Exploding NLLLoss

I am using the Transformer module provided by the PyTorch for training a model for text generation. I am using NLLLoss() for measuring the quality of reconstruction. After a certain number of iterations, the loss explodes and changes all weights to nan. This is a log generated by the training program.

root - WARNING - Loss: 203.81146240234375
root - WARNING - Loss: 124.32596588134766
root - WARNING - Loss: 52.12908172607422
root - WARNING - Loss: 47.63726043701172
root - WARNING - Loss: 39.1783561706543
root - WARNING - Loss: 30.14274024963379
root - WARNING - Loss: 33.377098083496094
root - WARNING - Loss: 9.493173539216099e+24

As you can see, the loss goes down for some time as it should and spikes up. I have tried using gradient clipping to mitigate the issue but it did not solve the problem.

criterion_1 = nn.NLLLoss()
y_hat = model(X_train)
y_hat = y_hat.transpose(0,1)
mask = (tgt!=pad_idx).bool()
y_hat = nn.functional.log_softmax(y_hat, dim = -1)
cel = criterion_1(y_hat.reshape(-1,vocab_size), tgt.reshape(-1))
loss = cel.masked_select(mask.reshape(-1)).sum()
torch.nn.utils.clip_grad_value_(model.parameters(), 100)

The above given is the code I am using for calculating the loss.

perhaps perfect predictors exist and training reaches (1,0,0,…) state. y_hat = y_hat.clamp(-b,b) should solve that (with b like 10…20, before softmax)

For some reason, clamping the predictions is causing the loss to increase after a certain point. This continues until some of model weights becomes nan.

Actually, I suggested early clamping, and that’s tricky with log_softmax. Post log_softmax clamping (-20.,-1e-6) or an additional loss mask may work instead. Or it is something else, I’d place a breakpoint and inspect problematic network output.
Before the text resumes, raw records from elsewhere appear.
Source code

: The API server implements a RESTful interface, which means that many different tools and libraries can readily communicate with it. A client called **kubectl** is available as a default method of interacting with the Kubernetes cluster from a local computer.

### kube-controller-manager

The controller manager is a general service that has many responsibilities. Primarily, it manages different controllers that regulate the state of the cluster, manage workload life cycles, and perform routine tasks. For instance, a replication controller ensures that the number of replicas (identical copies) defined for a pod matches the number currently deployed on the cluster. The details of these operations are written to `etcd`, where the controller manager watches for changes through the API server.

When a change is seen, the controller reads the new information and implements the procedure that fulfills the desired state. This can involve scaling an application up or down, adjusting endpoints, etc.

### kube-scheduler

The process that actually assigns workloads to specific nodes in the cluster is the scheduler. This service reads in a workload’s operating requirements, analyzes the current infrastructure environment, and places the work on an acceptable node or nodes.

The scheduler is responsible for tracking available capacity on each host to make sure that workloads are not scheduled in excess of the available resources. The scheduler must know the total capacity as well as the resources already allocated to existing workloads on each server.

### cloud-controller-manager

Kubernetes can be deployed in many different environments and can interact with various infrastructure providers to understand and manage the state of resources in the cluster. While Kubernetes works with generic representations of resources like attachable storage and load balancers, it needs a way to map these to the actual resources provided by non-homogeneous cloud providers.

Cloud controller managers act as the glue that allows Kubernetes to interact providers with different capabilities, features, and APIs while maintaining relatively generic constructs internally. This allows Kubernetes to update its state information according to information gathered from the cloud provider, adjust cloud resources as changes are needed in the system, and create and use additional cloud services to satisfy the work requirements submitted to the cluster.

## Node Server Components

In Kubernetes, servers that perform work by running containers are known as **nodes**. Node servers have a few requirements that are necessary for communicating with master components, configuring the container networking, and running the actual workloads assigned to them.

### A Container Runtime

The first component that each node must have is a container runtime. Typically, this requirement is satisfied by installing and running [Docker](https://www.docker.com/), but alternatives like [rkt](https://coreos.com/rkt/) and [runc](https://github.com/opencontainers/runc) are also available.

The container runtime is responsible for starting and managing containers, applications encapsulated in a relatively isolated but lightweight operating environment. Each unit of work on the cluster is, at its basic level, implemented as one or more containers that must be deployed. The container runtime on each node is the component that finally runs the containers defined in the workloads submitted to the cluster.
Few things before trying gradient clipping:

  1. What does your input data look like? Make sure it’s in the correct form, you would expect. Sometimes unnormalized input can cause huge loss values.
  2. What optimizer and lr are you using?
  3. Not sure if it’s a good idea to sum the loss values before loss.backward()
  1. Input data is in the shape (batch_size, max_len) and output is in the shape (batch_size, max_len, vocab_size)
  2. I am using Adam optimizer with lr of 0.001
  3. I tried training the model taking the mean loss instead of the sum, I am still getting a spike in the loss.

I tried clamping the output post log softmax, this is the log generated

root - WARNING - Loss: 7753.49169921875
root - WARNING - Loss: 6842.0830078125
root - WARNING - Loss: 13360.0
root - WARNING - Loss: 13180.0
root - WARNING - Loss: nan

The NLLLoss becomes nan after few batches

A few things you can check:

  1. Ensure that this output is like what you would expect (ie the scale is same as tgt).
  1. I’m not sure what this part below is doing.

Instead can this variable loss be removed and simply cel.backward() be used.

I usually go for criterion = nn.CrossEntropyLoss() to avoid confusion.

masked_select is for removing the loss corresponding to the <pad> token. I’m building an architecture similar to a variational autoencoder which uses log-likelihood for the loss which is why I used NLLLoss over CrossEntropyLoss

Then it is something else, probably. If you use sampling from trainable distributions, the issue can be there.

Generally autograd.set_detect_anomaly(True) should show the problematic part (NaN inducing). As it slows down training, it is better to enable it late.